Independentemente dos jogos políticos, de forma fria, vejo um candidato supostamente sem hipóteses de ganhar a optar por manifestar empatia e mostrar-se disposto a moldar as regras do jogo para melhor servir a população, outro de vitória garantida a optar por manter-nos dentro dos limites definidos, apelando ao esforço e sacrifício para combater um terrível “inimigo” comum. Seguro perdeu o chão, a cara e a imagem sem que Ventura tenha necessariamente feito a sua conquista para si.
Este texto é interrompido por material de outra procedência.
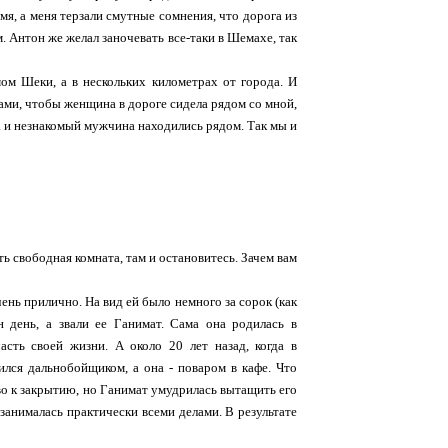
мя, а меня терзали смутные сомнения, что дорога из
. Антон же желал заночевать все-таки в Шемахе, так
м Шеки, а в нескольких километрах от города. И
ами, чтобы женщина в дороге сидела рядом со мной,
а и незнакомый мужчина находились рядом. Так мы и
ть свободная комната, там и остановитесь. Зачем вам
ень прилично. На вид ей было немного за сорок (как
 день, а звали ее Ганимат. Сама она родилась в
ть своей жизни. А около 20 лет назад, когда в
ился дальнобойщиком, а она - поваром в кафе. Что
во к закрытию, но Ганимат умудрилась вытащить его
 занималась практически всеми делами. В результате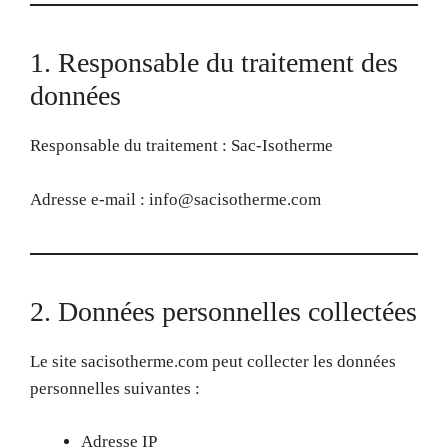
1. Responsable du traitement des
données
Responsable du traitement : Sac-Isotherme
Adresse e-mail : info@sacisotherme.com
2. Données personnelles collectées
Le site sacisotherme.com peut collecter les données
personnelles suivantes :
Adresse IP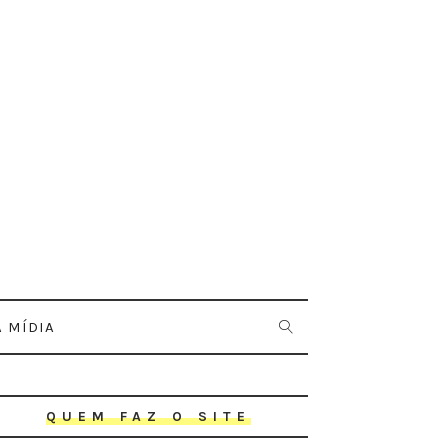
 MÍDIA
QUEM FAZ O SITE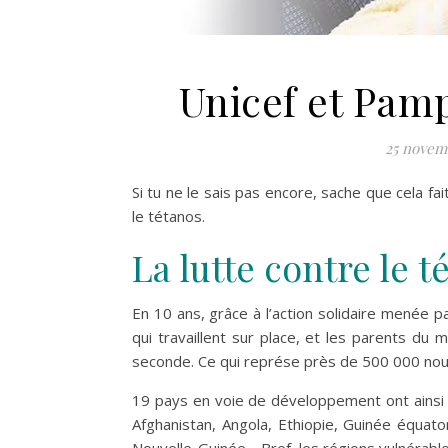
Unicef et Pamp
25 novem
Si tu ne le sais pas encore, sache que cela fa
le tétanos.
La lutte contre le 
En 10 ans, grâce à l’action solidaire menée p
qui travaillent sur place, et les parents du
seconde. Ce qui représe près de 500 000 no
19 pays en voie de développement ont ainsi d
Afghanistan, Angola, Ethiopie, Guinée équatori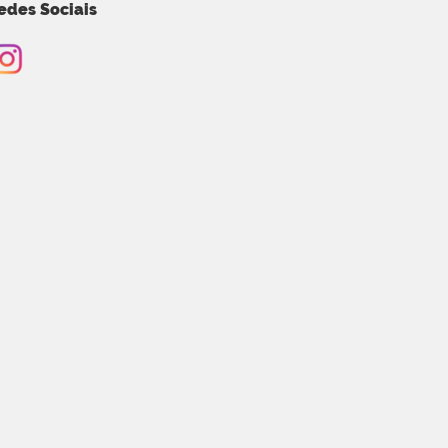
edes Sociais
Em 2021 tivemos um pico de 60% de taxa de abstenção nas presidenciais. O nível de abstenção não anula umas eleições mas coloca mais ou menos legitimidade no seu resultado. Uma grande demonstração da vontade e força do povo seria neste momento a desvalorização das eleições através do seu boicote. Essa é uma linguagem política clara que fragiliza quem quer que seja que vença as próximas eleições. Se a data das eleições se mantém inadiável, terei todo o gosto em demonstrar o meu descontentamento à desvalorização dada ao momento que o país atravessa, através de uma clara abstenção solidária.
Há momentos em que para estarmos seguros é necessária uma clara definição de prioridades. Este FDS votar em nada contribui para isso. Relembro que sermos ingovernáveis no momento certo é meio caminho andado para a construção de uma governação justa, competente e de bom-senso.